In un'ultima spiegazione Gesù li rimanda alla propria morte: ciò che ora non sono in grado di capire sarà loro perfettamente chiaro quando sarà crocifisso («innalzato»).
Riconosceranno in lui la rivelazione di Dio, poiché la sua obbedienza al Padre è perfetta e anche in quell'ora non sarà lasciato solo ma in sarà in stretta comunione con lui.
L'effetto è sorprendente: nonostante il malinteso e l'incredulità, gran parte dei Giudei aderisce alla parola di Gesù.

Non guardarmi non ti sento.
Parlano due lingue differenti Gesù e i Giudei.
L'uno tiene insieme la terra e il cielo, gli altri si ostinano a tagliare fuori un pezzo della realtà.
E così dimezzano il vocabolario, guardano le cose con un occhio solo, ascoltano con un orecchio tappato.
Gesù insiste nel dialogo, ripete i concetti, moltiplica le immagini.

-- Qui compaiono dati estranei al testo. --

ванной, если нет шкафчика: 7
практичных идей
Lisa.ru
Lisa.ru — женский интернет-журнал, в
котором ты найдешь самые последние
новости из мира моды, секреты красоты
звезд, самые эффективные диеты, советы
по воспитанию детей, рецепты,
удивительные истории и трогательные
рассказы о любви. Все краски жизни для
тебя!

La domanda che si sente rivolgere dopo tutti i discorsi fatti - «Tu chi sei?» - è da far cadere le braccia.
Colpisce che sia il preannuncio della crocefissione a risolvere la controversia, almeno con alcuni.
Come se la Croce piantata in mezzo a quell'incomunicabilità/incredulità - in mezzo a quella prospettiva di peccato e di morte - abbia fatto da ponte tra le due sponde apparentemente inavvicinabili.

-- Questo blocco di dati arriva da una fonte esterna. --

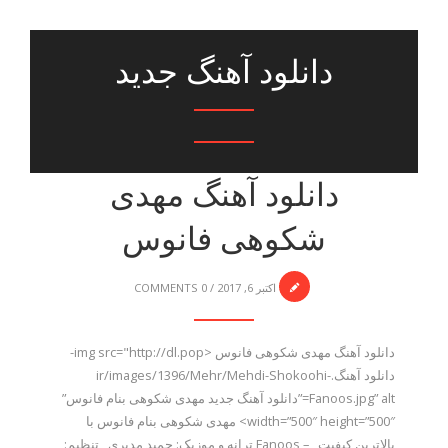
دانلود آهنگ جدید
دانلود آهنگ مهدی
شکوهی فانوس
اکتبر 6, 2017
/
0 COMMENTS
دانلود آهنگ مهدی شکوهی فانوس <img src="http://dl.pop-
دانلود آهنگ.ir/images/1396/Mehr/Mehdi-Shokoohi-
Fanoos.jpg” alt=”دانلود آهنگ جدید مهدی شکوهی بنام فانوس”
width=”500″ height=”500″> مهدی شکوهی بنام فانوس با
بالاترین کیفیت – Fanoos ترانه و موزیک: حمید مدیری , تنظیم:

Simbolicamente l'immagine è molto bella.
E suggerisce il fatto che l'offerta della propria vita da parte di Gesù è effettivamente un ponte gettato a chi sembra destinato alla “morte”, perché possa entrare nella vita.
La Resurrezione è il sigillo che accogliendo quel dono nella vita si entra.

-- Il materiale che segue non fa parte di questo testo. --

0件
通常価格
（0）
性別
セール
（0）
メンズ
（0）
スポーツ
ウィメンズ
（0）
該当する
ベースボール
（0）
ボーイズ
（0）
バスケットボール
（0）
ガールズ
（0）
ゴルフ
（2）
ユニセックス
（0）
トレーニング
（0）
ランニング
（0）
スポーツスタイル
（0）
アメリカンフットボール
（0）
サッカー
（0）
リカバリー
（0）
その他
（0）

E l'immagine della Pasqua che simbolicamente “risolve” l'incomunicabilità/incredulità tra Gesù e i Giudei è affascinante.
Mi chiedo se tutto questo non abbia qualcosa da dire anche alle nostre ordinarie situazioni di incomunicabilità.
Perché credo sia esperienza comune che in alcuni casi non è affatto sufficiente la disponibilità al dialogo e l'impegno a trovare un terreno comune con l'altro.
Lungi da me l'intenzione di sminuirne l'importanza ma il dialogo, a volte, non è per nulla risolutivo, anzi in certe situazioni è solo l'occasione per creare ulteriori grovigli se non ferite più profonde.
Non intendo offrire una ricetta risolutiva dei casi di conflitto, ci mancherebbe.
Solo mi fermo a rifletterci insieme al Vangelo.
E mi chiedo, ripensando alle occasioni in cui non sono riuscito a risolvere certe incomunicabilità, quanto ero pronto a cercare “la vita dell'altro” sopra ogni cosa e quanto fossi disposto a mettere in gioco la mia.
O almeno, quanto avrei voluto esserlo davvero.
Soprattutto, però, mi domando se mai sono stato capace di comunicarla, di farla sentire, di esprimerla in qualche modo quell'intenzione di vita.
Forse non avrebbe risolto nulla, sul piano pratico. O forse, invece, sì.
Ma certo, credo, avrebbe parlato di Pasqua, di vita che vuol vincere la morte.
E, in un modo o nell'altro, magari, avrebbe salvato entrambi.